Perhaps the answer is provided by an examination of the core beliefs of the president’s science adviser, John P. Holdren. In his 1971 book, “Global Ecology,” co-authored with anti-human-growth ideologue Paul R. Ehrlich (of “Population Bomb” fame), Mr. Holdren wrote:
“When a population of organisms grows in a finite environment, sooner or later it will encounter a resource limit. This phenomenon, described by ecologists as reaching the ’carrying capacity’ of the environment, applies to bacteria on a culture dish, to fruit flies in a jar of agar, and to buffalo on a prairie. It must also apply to man on this finite planet.”
Thus, in order to accept the constraints on human aspirations demanded by Mr. Holdren, Mr. Ehrlich and their co-thinkers (whether rationalized by alleged limits to available resources in the 1970s or by the putative threat of global warming), people must be convinced that the future is closed. The issue is not that resources from space might disrupt the would-be regulators’ rationing schemes. Rather it is that the idea of an open future with unlimited resources and possibilities undermines the walls of the mental prison the would-be wardens of mankind seek to construct.
Ideas have consequences.
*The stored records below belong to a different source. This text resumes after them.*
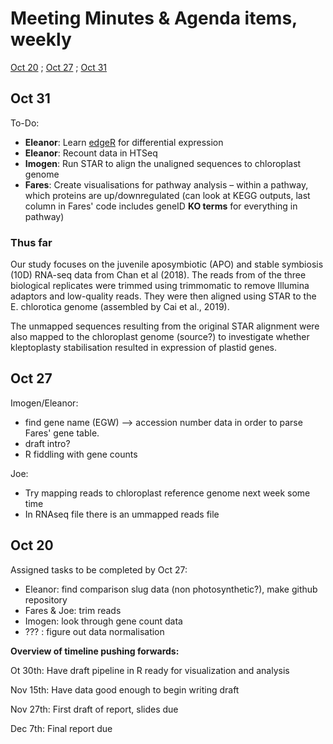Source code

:# Meeting Minutes & Agenda items, weekly

[Oct 20](#oct-20) ; [Oct 27](#oct-27) ; [Oct 31](#oct-31)

## Oct 31

To-Do:

- **Eleanor**: Learn [edgeR](https://bioconductor.org/packages/release/bioc/vignettes/edgeR/inst/doc/edgeRUsersGuide.pdf) for differential expression
- **Eleanor**: Recount data in HTSeq
- **Imogen**: Run STAR to align the unaligned sequences to chloroplast genome
- **Fares**: Create visualisations for pathway analysis – within a pathway, which proteins are up/downregulated (can look at KEGG outputs, last column in Fares' code includes geneID **KO terms** for everything in pathway)

### Thus far

Our study focuses on the juvenile aposymbiotic (APO) and stable symbiosis (10D) RNA-seq data from Chan et al (2018). The reads from of the three biological replicates were trimmed using trimmomatic to remove Illumina adaptors and low-quality reads. They were then aligned using STAR to the E. chlorotica genome (assembled by Cai et al., 2019).

The unmapped sequences resulting from the original STAR alignment were also mapped to the chloroplast genome (source?) to investigate whether kleptoplasty stabilisation resulted in expression of plastid genes.


## Oct 27

Imogen/Eleanor: 

- find gene name (EGW) –> accession number data in order to parse Fares' gene table.
- draft intro?
- R fiddling with gene counts 

Joe:

- Try mapping reads to chloroplast reference genome next week some time
- In RNAseq file there is an ummapped reads file

## Oct 20

Assigned tasks to be completed by Oct 27:

- Eleanor: find comparison slug data (non photosynthetic?), make github repository
- Fares & Joe: trim reads
- Imogen: look through gene count data
- ??? : figure out data normalisation

**Overview of timeline pushing forwards:**

Ot 30th: Have draft pipeline in R ready for visualization and analysis

Nov 15th: Have data good enough to begin writing draft

Nov 27th: First draft of report, slides due

Dec 7th: Final report due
If the idea is accepted that resources are limited, then human activities must be severely constrained, and someone must be empowered to enforce the constraining. But if it is understood that the possibilities for human existence are as open as unfettered human creativity can make them, then the protection of liberty becomes the first responsibility of government.
The stakes are thus very high. That is why, consistent with his beliefs, Mr. Holdren has overseen the reduction of NASA’s Mars exploration budget from $620 million in 2008 to $360 million next year (nearly all of which will go to running George W. Bush administration legacy missions). At the same time, he has boosted Earth science funding from $1.27 billion to $1.80 billion over the same period - a form of research that is massively redundant given the scores of satellites, thousands of aircraft and balloons, and sea and ground stations taking millions of daily measurements on or above every part of the globe already.
Mars is key to humanity’s future in space. It is the closest planet that has all the resources needed to support life and technological civilization. Its complexity uniquely demands the skills of human explorers, who will pave the way for human settlers. It is, therefore, the proper goal for NASA’s human-spaceflight program and the proper priority for its robotic scouts. But instead of exploring new worlds, NASA’s science budget will go to providing slush funds for climate-change propagandists.
America’s planetary exploration program is one of the great chapters in the history of science, of civilization and of our country. Its abandonment represents nothing less than an open embrace of American decline, done for the purpose of advancing a perverse ideology inimical to American liberty, prosperity and fundamental values. This is unacceptable.
If the administration is allowed to shut down the Mars exploration effort, NASA will lose its most effective endeavor - one of the few that delivers the goods that justify the entire space program as a national enterprise. The nation will lose one of its crown jewels, the scientists will lose their chance to find life beyond Earth, and humanity will lose the one significant effort that is making real and visible progress toward opening the frontier on another world.
Congress should not allow that to happen.
Robert Zubrin is president of the Mars Society and author of “The Case for Mars” (Free Press, 1997). His new book is “Merchants of Despair: Radical Environmentalists, Criminal Pseudoscientists, and the Fatal Cult of Antihumanism” (Encounter Books, 2012).